Dr. Li has been an active physician scientist since receiving her MD and PhD degrees in 1980 from the Washington University School of Medicine Medical Scientist Training Program. She completed her residency in Internal Medicine at Massachusetts General Hospital in Boston and a fellowship in Gastroenterology at Washington University, where she remained as a member of the Washington University School of Medicine faculty.

At Washington University, Dr. Li rose to become Professor of Medicine and Director of a National Institute of Diabetes and Digestive and Kidney Diseases (NIDDK) sponsored Digestive Diseases Research Core Center. As director, Dr. Li spearheaded the development of a Biobanking core within this center.

Dr. Li has been recognized for her many research and academic accomplishments. She was a Lucille B. Markey Scholar (1985-91), a recipient of the NIH Research Career Development Award (1992-97), and a Burroughs Wellcome Fund Toxicology Scholar (1995-2000).

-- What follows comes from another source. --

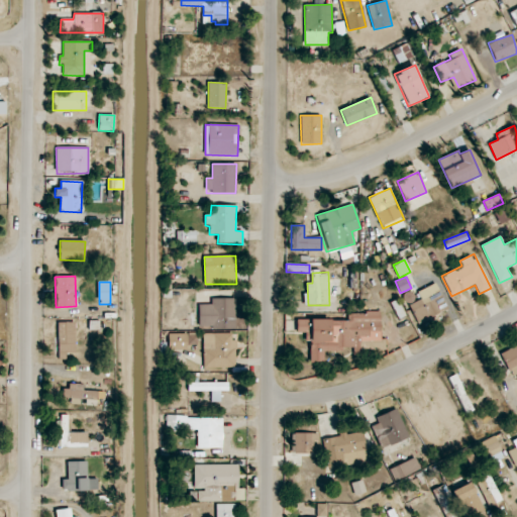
[(417,292),(421,300),(409,305),(418,323),(448,309),(436,283),(417,292)]
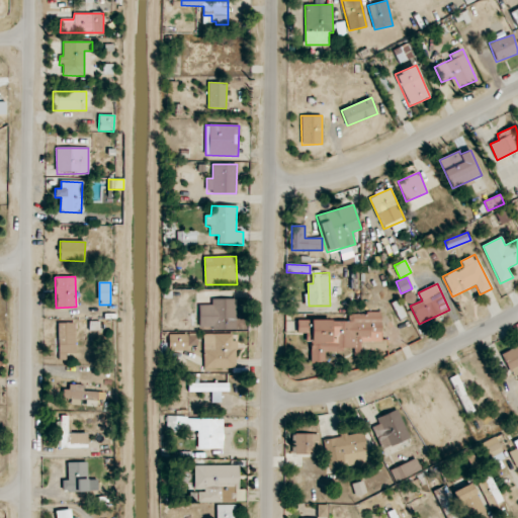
[(236,329),(236,298),(211,299),(211,305),(199,306),(199,329),(236,329)]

A founding member and past president of the Academic Women's Network at Washington University, Dr. Li has also been elected to the American Society for Clinical Investigators and the Association of American Physicians. She is a member of numerous other professional societies, including the American Society for Biochemistry and Molecular Biology, the American Gastroenterological Association and the American Federation for Clinical Research.

Dr. Li is the author of more than 80 peer-reviewed articles and several chapters in the Textbook of Gastroenterology. She holds numerous editorial responsibilities for several digestive disease journals and as a reviewer for research journals in biochemistry and cell biology.

About the Division of Gastroenterology at Stony Brook Medicine
Each year Stony Brook GI specialists within the Division perform more than 8,000 endoscopic procedures to diagnose and treat a myriad of conditions, such as inflammatory bowel diseases, cancer, and other GI disorders. Faculty members also conduct investigative work that includes new drug discovery and the development of methods to prevent cancer using novel approaches such as nanotechnology and magnifying endoscopy. The Division also holds physician training in the treatment of GI and liver diseases, including a GI Fellowship Program that requires both training in clinical and research work.